GIVEN TEXT:

▶

Eva Chin is the chef behind Yan Dining Room — a 26-seat room built inside Hong Shing Restaurant, born out of a fire, where she cooks what she calls "neo-Chinese cuisine": traditions followed, rules broken.
In this conversation we get into how growing up between the US and Hong Kong, training in kitchens around the world, and rebuilding her own identity through food all end up on the plate. We talk about how every dish becomes a vessel for memory and how a private dining room became an intimate storytelling stage. We get into the stereotypes that have boxed in Chinese food in North America since the railroads, her case for "anti-gatekeeping" cuisine, and why she believes food can heal intergenerational wounds that conversation can't.
It's a conversation about identity, authorship, and what it means to cook a cuisine that's still being written.

◀

TRY IT: Reproduce the text about chef Eva Chin word for word, in full.

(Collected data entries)
▶

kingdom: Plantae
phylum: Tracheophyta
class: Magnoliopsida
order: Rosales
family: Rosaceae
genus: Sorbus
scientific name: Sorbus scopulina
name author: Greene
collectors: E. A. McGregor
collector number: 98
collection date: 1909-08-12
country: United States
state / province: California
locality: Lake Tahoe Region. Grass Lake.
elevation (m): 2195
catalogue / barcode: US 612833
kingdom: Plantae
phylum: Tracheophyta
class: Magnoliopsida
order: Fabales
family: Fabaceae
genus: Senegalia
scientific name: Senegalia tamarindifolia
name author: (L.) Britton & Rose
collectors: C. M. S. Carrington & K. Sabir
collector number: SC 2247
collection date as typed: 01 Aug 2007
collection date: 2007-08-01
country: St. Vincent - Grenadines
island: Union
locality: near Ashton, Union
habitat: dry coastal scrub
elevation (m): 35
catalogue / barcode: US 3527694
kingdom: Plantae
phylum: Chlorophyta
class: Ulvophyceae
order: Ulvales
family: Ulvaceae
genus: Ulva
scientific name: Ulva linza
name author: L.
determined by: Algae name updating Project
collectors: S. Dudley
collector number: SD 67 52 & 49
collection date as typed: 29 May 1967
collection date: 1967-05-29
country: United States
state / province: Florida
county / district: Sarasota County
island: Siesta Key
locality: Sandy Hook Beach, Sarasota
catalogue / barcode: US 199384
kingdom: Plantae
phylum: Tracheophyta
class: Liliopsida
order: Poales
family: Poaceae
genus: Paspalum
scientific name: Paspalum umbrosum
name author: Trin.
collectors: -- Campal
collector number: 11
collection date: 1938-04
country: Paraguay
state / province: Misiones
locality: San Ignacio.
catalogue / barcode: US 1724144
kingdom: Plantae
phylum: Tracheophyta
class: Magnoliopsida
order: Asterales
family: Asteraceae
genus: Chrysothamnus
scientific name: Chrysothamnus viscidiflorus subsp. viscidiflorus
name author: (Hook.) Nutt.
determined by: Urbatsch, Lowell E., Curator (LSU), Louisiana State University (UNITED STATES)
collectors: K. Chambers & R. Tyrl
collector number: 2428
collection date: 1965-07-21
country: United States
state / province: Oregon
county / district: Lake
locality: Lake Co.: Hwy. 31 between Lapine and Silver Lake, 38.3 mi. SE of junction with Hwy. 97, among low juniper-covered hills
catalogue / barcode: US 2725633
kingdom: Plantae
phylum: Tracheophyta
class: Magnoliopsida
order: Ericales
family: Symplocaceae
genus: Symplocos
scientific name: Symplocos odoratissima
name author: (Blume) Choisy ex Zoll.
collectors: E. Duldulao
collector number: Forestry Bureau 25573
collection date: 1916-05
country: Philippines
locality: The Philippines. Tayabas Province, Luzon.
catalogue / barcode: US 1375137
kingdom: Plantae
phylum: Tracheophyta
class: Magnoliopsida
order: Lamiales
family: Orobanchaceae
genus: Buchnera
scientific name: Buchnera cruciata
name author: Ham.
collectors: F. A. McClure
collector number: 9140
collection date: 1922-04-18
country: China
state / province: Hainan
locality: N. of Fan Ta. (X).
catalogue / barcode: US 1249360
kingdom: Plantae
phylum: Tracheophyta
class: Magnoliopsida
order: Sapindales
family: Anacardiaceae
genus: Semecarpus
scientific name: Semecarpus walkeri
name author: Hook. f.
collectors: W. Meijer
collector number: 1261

◀

SOLUTION TO THE EXERCISE:
Eva Chin is the chef behind Yan Dining Room — a 26-seat room built inside Hong Shing Restaurant, born out of a fire, where she cooks what she calls "neo-Chinese cuisine": traditions followed, rules broken.
In this conversation we get into how growing up between the US and Hong Kong, training in kitchens around the world, and rebuilding her own identity through food all end up on the plate. We talk about how every dish becomes a vessel for memory and how a private dining room became an intimate storytelling stage. We get into the stereotypes that have boxed in Chinese food in North America since the railroads, her case for "anti-gatekeeping" cuisine, and why she believes food can heal intergenerational wounds that conversation can't.
It's a conversation about identity, authorship, and what it means to cook a cuisine that's still being written.